1 When using redguard in a shower that is sunken in concrete, I think you're supposed to use a clamping drain only. The kind with weepholes. Do you preslope with mud, then redguard into the drain and then another layer of mud?

2 Does redguarding the whole shower take less time than kerdi?

3 When doing the bond coat of the mud to the concrete, can you just trowel on thinset to the concrete using 1/4 x 1/4 trowel? Does it have to be wet(thinset) or would it be a problem if the thinset was dried and had just the hard ridges because it dried overnight?

4 Can you form a curb using wood on 2 sides with nothing but mason mix poured in there?


----------



## MattCoops (Apr 7, 2006)

There are far better products than RedGuard to be used as liquid waterproofing. I like the stuff Laticrete puts out.

You may want to do some further reading in constructing a mud shower pan for tile installation prior to tackling your project.

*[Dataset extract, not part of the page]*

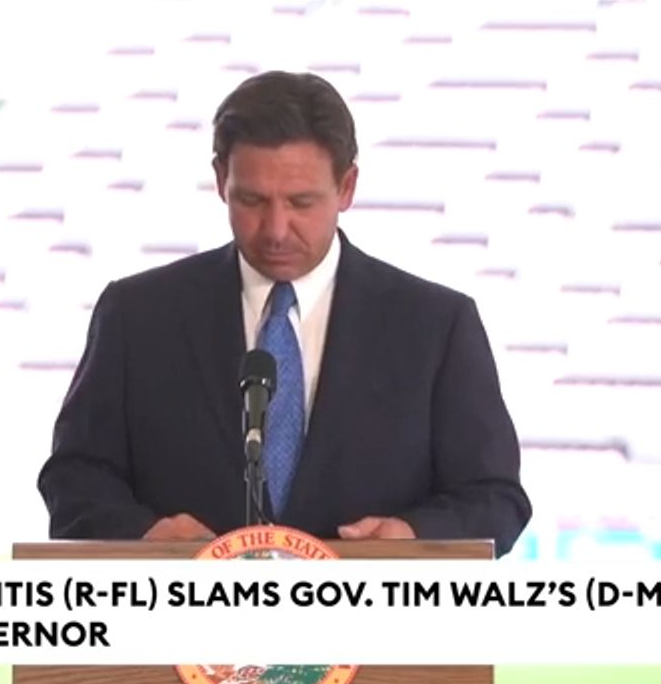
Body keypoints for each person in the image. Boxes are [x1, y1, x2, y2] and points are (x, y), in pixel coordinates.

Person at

I'd also pick up TCNA's latest and greatest tile installation handbook. The methods of installation held within are tested and approved by industry standards.


----------



## Bud Cline (Feb 12, 2006)

Coops is correct...you need to do a lot more research on this procedure.

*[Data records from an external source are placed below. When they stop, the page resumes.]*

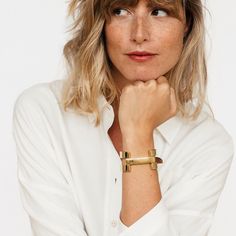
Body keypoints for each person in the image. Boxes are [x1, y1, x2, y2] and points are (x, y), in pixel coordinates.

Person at [12, 0, 234, 235]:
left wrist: (139, 136)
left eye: (158, 12)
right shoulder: (44, 111)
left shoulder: (208, 144)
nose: (139, 34)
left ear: (187, 23)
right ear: (101, 23)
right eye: (120, 11)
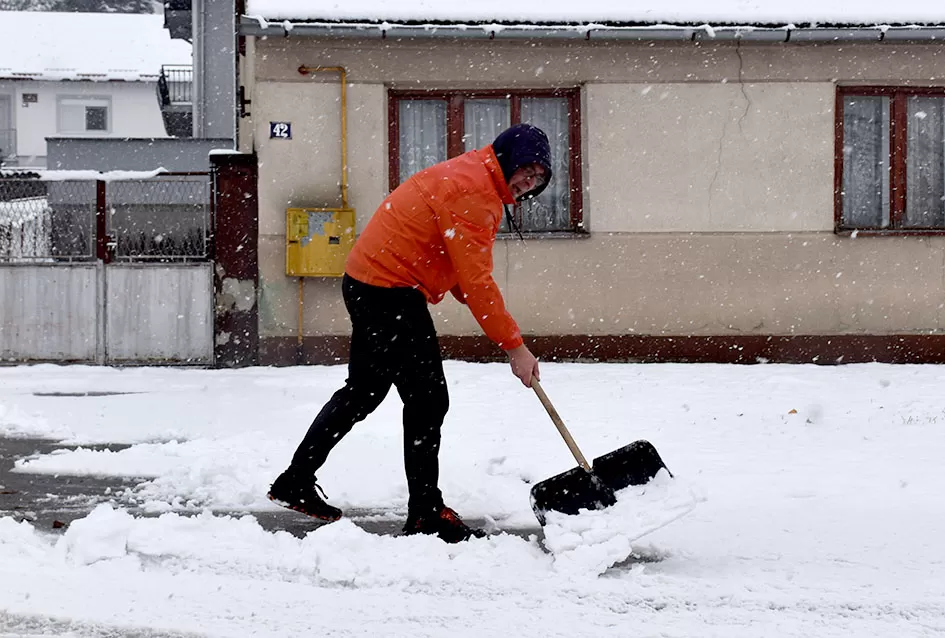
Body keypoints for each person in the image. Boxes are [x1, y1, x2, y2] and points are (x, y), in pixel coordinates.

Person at [268, 123, 553, 543]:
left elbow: (458, 265)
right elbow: (476, 282)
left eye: (540, 178)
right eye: (527, 169)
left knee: (364, 392)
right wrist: (514, 347)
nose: (530, 181)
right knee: (427, 400)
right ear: (508, 158)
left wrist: (479, 306)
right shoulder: (474, 193)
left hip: (371, 284)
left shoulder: (476, 177)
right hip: (389, 292)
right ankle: (425, 512)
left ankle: (296, 480)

There I go again agreeing with Coops.


----------



## stevieg (Nov 9, 2006)

I think I have most answers thanks,

1. The Redguard detail shows a two-part clamping drain. 

2. Probably the Kerdi is faster but depends on what you're best at. The advantage of the Kerdi is one slope

3. Supposed to do the "slurry" thing where you sprinkle portland cement to the concrete and then wet it down. Can also use thinset. If troweled thinset dries, it may soak moisture out of the mud but if you mix on the loose side should be ok

4.Max depth fat mud about 1 inch so you must fill in somehow.


----------



## Bud Cline (Feb 12, 2006)

I don't get it!


----------



## nwtile guy (Feb 13, 2008)

Good luck with whatever you are thinking about doing. Here is one way to something like you might be talking about.


----------



## nwtile guy (Feb 13, 2008)

Another pic.


----------



## stevieg (Nov 9, 2006)

Thanks for that Chad,

Does the top part of drain go over that with second layer of mud? Can you tell how you did that curb? I'm not working on anything, just curious how it all works. thanks


----------



## nwtile guy (Feb 13, 2008)

The entire thing is made out of deck mud including the curb and it is at its finished height. There is no two slopes. You do your mud pan and then waterproof the top with laticrete's hydoban. When done properly, it is a great system. The "divot" is made with a pan. The clamping part of the drain is then installed when I tile the floor.


----------



## stevieg (Nov 9, 2006)

That really does seem like a good method. Do you need reinforcing wire for the curb? Thanks


----------